The Next-Token Prediction Pipeline: From Raw Text to Transformer Output
Demystifying the token-to-token pipeline replaces the illusion of 'understanding' with a concrete mental model of matrix operations and probability. That clarity helps developers debug generation, choose sampling parameters, and reason about costs, latency, and failure modes.
An LLM's core loop is deceptively simple: given a sequence of tokens, predict the most likely next token. Under the hood, raw text is tokenized into sub-word units and converted to numeric IDs. Those IDs are then mapped to high-dimensional embedding vectors that capture semantic meaning, and positional encodings are added so the model knows word order. The resulting vectors flow through many Transformer blocks, where self-attention layers let each token weigh the relevance of every other token in the context, and feed-forward layers refine the representation. The final hidden state is projected across the entire vocabulary to produce logits, which a softmax turns into a probability distribution. A sampling strategy picks the next token, the output is decoded back to text, and the cycle repeats until a stop condition is met.
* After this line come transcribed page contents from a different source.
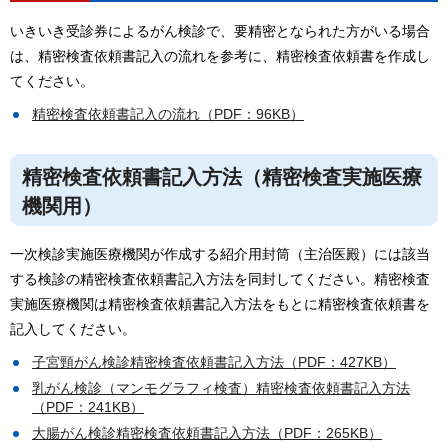
いきいき受診券によるがん検診で、要精密となられた方がいる場合
は、精密検査依頼書記入の流れを参考に、精密検査依頼書を作成し
てください。
精密検査依頼書記入の流れ（PDF：96KB）
精密検査依頼書記入方法（精密検査実施医療
機関用）
一次検診実施医療機関が作成する紹介用封筒（主治医殿）には該当
する検診の精密検査依頼書記入方法を同封してください。精密検査
実施医療機関は精密検査依頼書記入方法をもとに精密検査依頼書を
記入してください。
子宮頸がん検診精密検査依頼書記入方法（PDF：427KB）
乳がん検診（マンモグラフィ検査）精密検査依頼書記入方法
（PDF：241KB）
大腸がん検診精密検査依頼書記入方法（PDF：265KB）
Every step—from tokenization to decoding—is a deterministic pipeline of matrix math and probability, not magic.
Calling it 'next-word prediction' is a misnomer that hides the sub-word tokenization step; the model predicts tokens, which can be punctuation, word fragments, or code snippets.
Embedding vectors form a semantic space where analogies like 'king - man + woman ≈ queen' emerge purely from statistical training, not explicit rules.
Self-attention is not human-like focus but a vector-similarity mechanism—Query and Key dot products determine relevance, and Value vectors carry the information to be aggregated.
The same token can have a completely different internal representation depending on its surrounding context, which is why polysemy is handled without separate dictionary entries.
Temperature is not just a creativity slider; it directly modifies the softmax distribution, and choosing it poorly can make output either incoherent or repetitive.
Every API call to an LLM is a loop of matrix multiplications over a fixed vocabulary, which explains why costs scale with both input length and output length.